Heute stellt die Firma jährlich rund 1,5 Millionen Tiere und Puppen her. Bis zum 125-jährigen Firmenjubiläum 2005 entsteht auf dem weitläufigen Firmenareal ein Erlebnispark. Auch das ist für Friedhelm Steiff ein Bekenntnis zum Standort Deutschland.

Allerdings sieht der Großneffe der Firmengründerin zunehmend Schwierigkeiten. Der Druck auf Familienunternehmen wachse, die nachhaltige Finanzierung werde schwieriger, sagt Steiff. Eine mögliche höhere Erbschaftssteuer sei "ein weiterer Baustein in der Last, die auf Familienunternehmen drückt".

Seit mehr als 120 Jahren ist das Unternehmen in Familienbesitz - für Steiff ein "sehr großer Vorteil". Das Sortiment sei eng mit der Familie verbunden. Der Familienbesitz bürge auch für die hohe Qualität: Nur beste Materialien werden - größtenteils per Hand - verarbeitet.

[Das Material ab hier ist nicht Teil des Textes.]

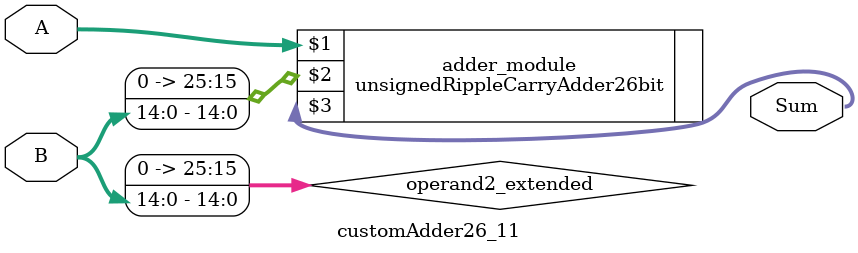
<source format=v>

module customAdder26_11(
                    input [25 : 0] A,
                    input [14 : 0] B,
                    
                    output [26 : 0] Sum
            );

    wire [25 : 0] operand2_extended;
    
    assign operand2_extended =  {11'b0, B};
    
    unsignedRippleCarryAdder26bit adder_module(
        A,
        operand2_extended,
        Sum
    );
    
endmodule
        
</source>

Das schlägt sich natürlich im Preis nieder. "Unsere Tiere waren zwar noch nie billig, aber sie sind ihr Geld wert", sagt Friedhelm Steiff. "Jemandem ein Steiff-Tier zu schenken ist etwas Besonderes." Daran hält er sich auch selbst, etwa wenn er einem Schulfreund zum 70. Geburtstag einen Bären schenkt.

"Wir sind die Premiummarke im Spielzeugsektor"

Vor der zunehmenden Billigkonkurrenz braucht sich Steiff nicht zu fürchten, wie Geschäftsführer Friedhelm Brandau ausführt. "Wir sind die Premiummarke im Spielzeugsektor." Die Qualitätsprodukte seien durch Farben, Formen und Größen auf verschiedene Kundengruppen abgestimmt. So gibt es etwa spezielle rosafarbene Bärchen für Japan.

Die Margarete Steiff GmbH ist heute im Besitz von rund 40 Gesellschaftern. Bis vor 20 Jahren stand mit Friedhelm Steiff ein Nachfahre der Firmengründerin an der Spitze. Weil sich die Familie aber immer weiter verzweigt habe, kam man der Gefahr von Streitereien durch den Entschluss zuvor, die Leitung an eine externe Geschäftsführung abzugeben. "Ich musste innerlich mit mir kämpfen, ob das der richtige Weg ist", erinnert sich Steiff.

Heute ist er mit der Lösung sehr zufrieden: "Wir haben das Erbe, den alten Schatz, in Hände gegeben, die mit der gleichen Begeisterung dafür tätig sind." Außerdem treffe die Familie wichtige Entscheidung selbst und sei über die Spielwarenfabrik und die beiden technischen Firmen gut informiert.

Liebe und Faszination für Steiff-Tiere gibt nach Friedhelm Steiffs Schilderungen eine Generation an die nächste weiter. Deshalb könnte sich der ehemalige Chef auch vorstellen, "dass irgendwann aus der Familie wieder ein Geschäftsführer kommt".